Paragraph (k)(3)  allows entrants to forgo using a retrieval line in certain situations –
“To facilitate non-entry rescue, retrieval systems or methods shall be used whenever an authorized entrant enters a permit space, unless the retrieval equipment would increase the overall risk of entry or would not contribute to the rescue of the entrant.”

The technique in question is an option that falls between each individual having an “individual” retrieval line, and having to opt out of using a retrieval line at all, and it allows for external retrieval to still be an option in many cases. And, as most of you know from personal experience, for most confined space portals only one individual can pass through at a time anyway. Even with multiple retrieval lines, it is still a “one at a time” event.  A shared retrieval line allows the same to take place.

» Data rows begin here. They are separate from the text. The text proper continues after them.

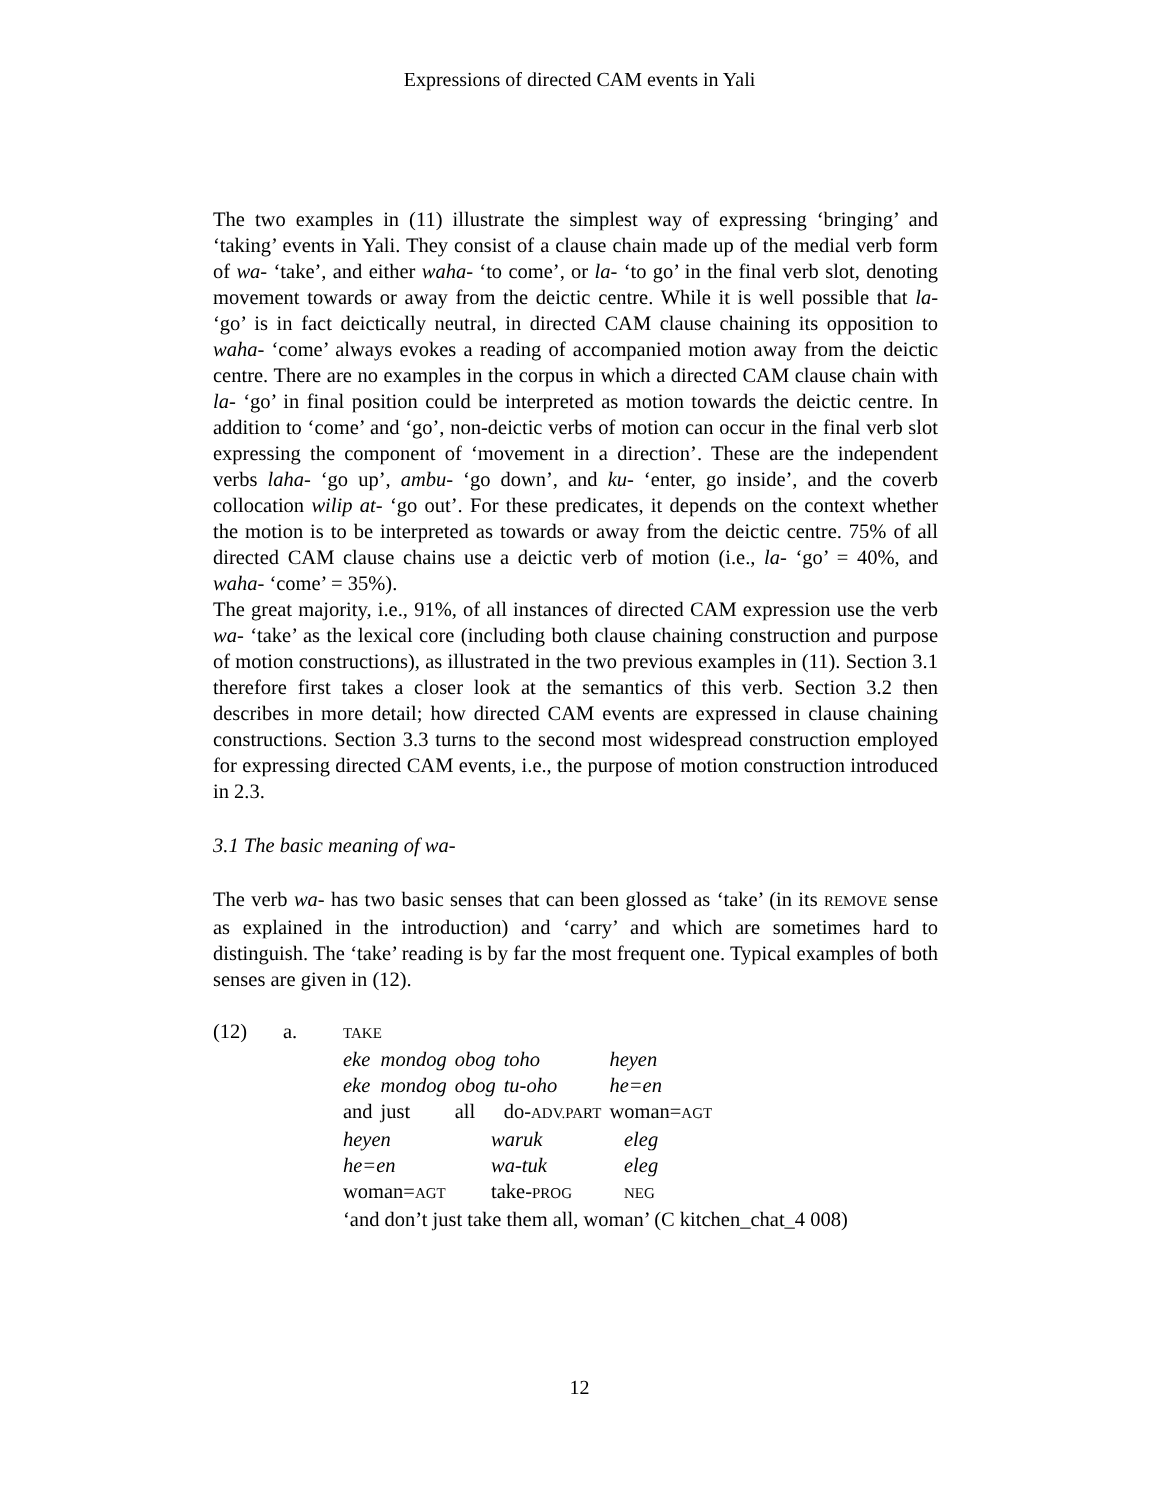Expressions of directed CAM events in Yali
The two examples in (11) illustrate the simplest way of expressing ‘bringing’ and ‘taking’ events in Yali. They consist of a clause chain made up of the medial verb form of wa- ‘take’, and either waha- ‘to come’, or la- ‘to go’ in the final verb slot, denoting movement towards or away from the deictic centre. While it is well possible that la- ‘go’ is in fact deictically neutral, in directed CAM clause chaining its opposition to waha- ‘come’ always evokes a reading of accompanied motion away from the deictic centre. There are no examples in the corpus in which a directed CAM clause chain with la- ‘go’ in final position could be interpreted as motion towards the deictic centre. In addition to ‘come’ and ‘go’, non-deictic verbs of motion can occur in the final verb slot expressing the component of ‘movement in a direction’. These are the independent verbs laha- ‘go up’, ambu- ‘go down’, and ku- ‘enter, go inside’, and the coverb collocation wilip at- ‘go out’. For these predicates, it depends on the context whether the motion is to be interpreted as towards or away from the deictic centre. 75% of all directed CAM clause chains use a deictic verb of motion (i.e., la- ‘go’ = 40%, and waha- ‘come’ = 35%).
The great majority, i.e., 91%, of all instances of directed CAM expression use the verb wa- ‘take’ as the lexical core (including both clause chaining construction and purpose of motion constructions), as illustrated in the two previous examples in (11). Section 3.1 therefore first takes a closer look at the semantics of this verb. Section 3.2 then describes in more detail; how directed CAM events are expressed in clause chaining constructions. Section 3.3 turns to the second most widespread construction employed for expressing directed CAM events, i.e., the purpose of motion construction introduced in 2.3.
3.1 The basic meaning of wa-
The verb wa- has two basic senses that can been glossed as ‘take’ (in its REMOVE sense as explained in the introduction) and ‘carry’ and which are sometimes hard to distinguish. The ‘take’ reading is by far the most frequent one. Typical examples of both senses are given in (12).
| (12) | a. | TAKE | | | | |
| | | eke | mondog | obog | toho | heyen |
| | | eke | mondog | obog | tu-oho | he=en |
| | | and | just | all | do- ADV.PART | woman= AGT |
| | | heyen | waruk | eleg |
| | | he=en | wa-tuk | eleg |
| | | woman= AGT | take- PROG | NEG |
| | | ‘and don’t just take them all, woman’ (C kitchen_chat_4 008) | | |
12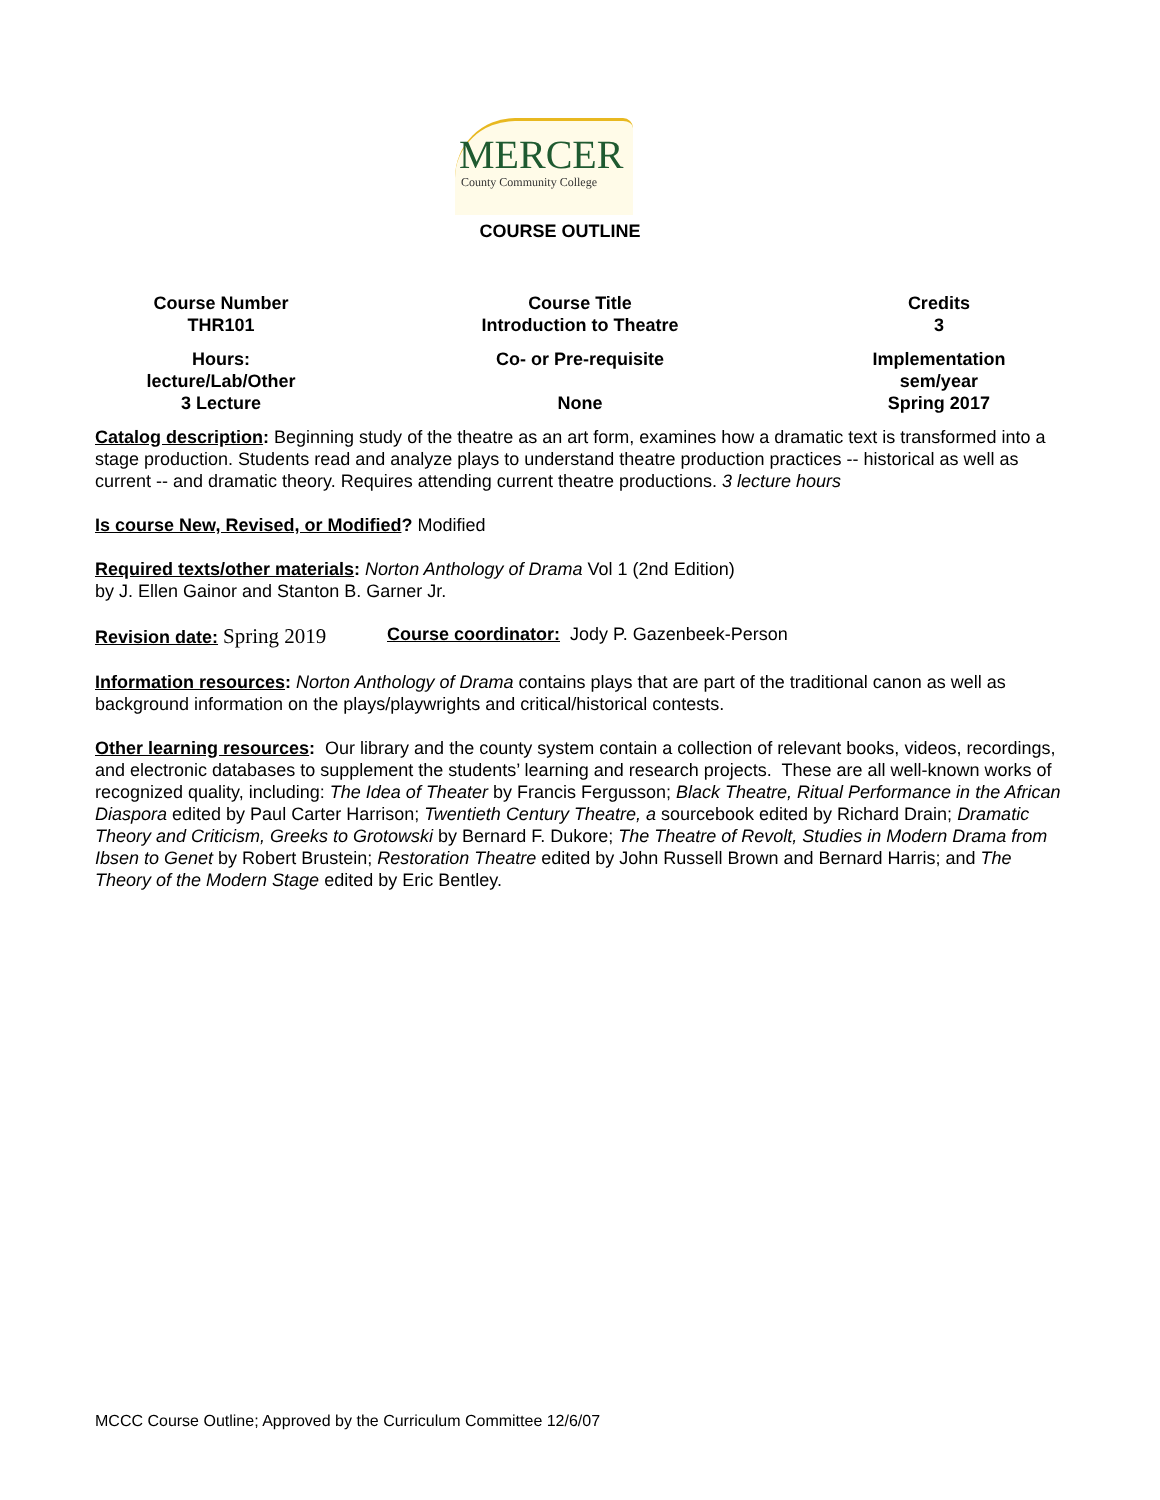MERCER
County Community College
COURSE OUTLINE
| Course Number THR101 | Course Title Introduction to Theatre | Credits 3 |
| Hours: lecture/Lab/Other 3 Lecture | Co- or Pre-requisite None | Implementation sem/year Spring 2017 |
Catalog description: Beginning study of the theatre as an art form, examines how a dramatic text is transformed into a stage production. Students read and analyze plays to understand theatre production practices -- historical as well as current -- and dramatic theory. Requires attending current theatre productions. 3 lecture hours
Is course New, Revised, or Modified? Modified
Required texts/other materials: Norton Anthology of Drama Vol 1 (2nd Edition)
by J. Ellen Gainor and Stanton B. Garner Jr.
Revision date: Spring 2019
Course coordinator: Jody P. Gazenbeek-Person
Information resources: Norton Anthology of Drama contains plays that are part of the traditional canon as well as background information on the plays/playwrights and critical/historical contests.
Other learning resources: Our library and the county system contain a collection of relevant books, videos, recordings, and electronic databases to supplement the students’ learning and research projects. These are all well-known works of recognized quality, including: The Idea of Theater by Francis Fergusson; Black Theatre, Ritual Performance in the African Diaspora edited by Paul Carter Harrison; Twentieth Century Theatre, a sourcebook edited by Richard Drain; Dramatic Theory and Criticism, Greeks to Grotowski by Bernard F. Dukore; The Theatre of Revolt, Studies in Modern Drama from Ibsen to Genet by Robert Brustein; Restoration Theatre edited by John Russell Brown and Bernard Harris; and The Theory of the Modern Stage edited by Eric Bentley.
MCCC Course Outline; Approved by the Curriculum Committee 12/6/07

It is Roco’s position that the rescue and retrieval techniques used in rescue should be performance based to allow for the ever-changing conditions and problems that are unique to rescue. We also feel this pending LOI could affect the safety and ability of rescuers to adjust to these situations. However, until this issue is clarified, Roco will not teach or use the technique of having multiple rescuers/entrants attached to the same retrieval line in consecutive order using midline knots as their attachment points.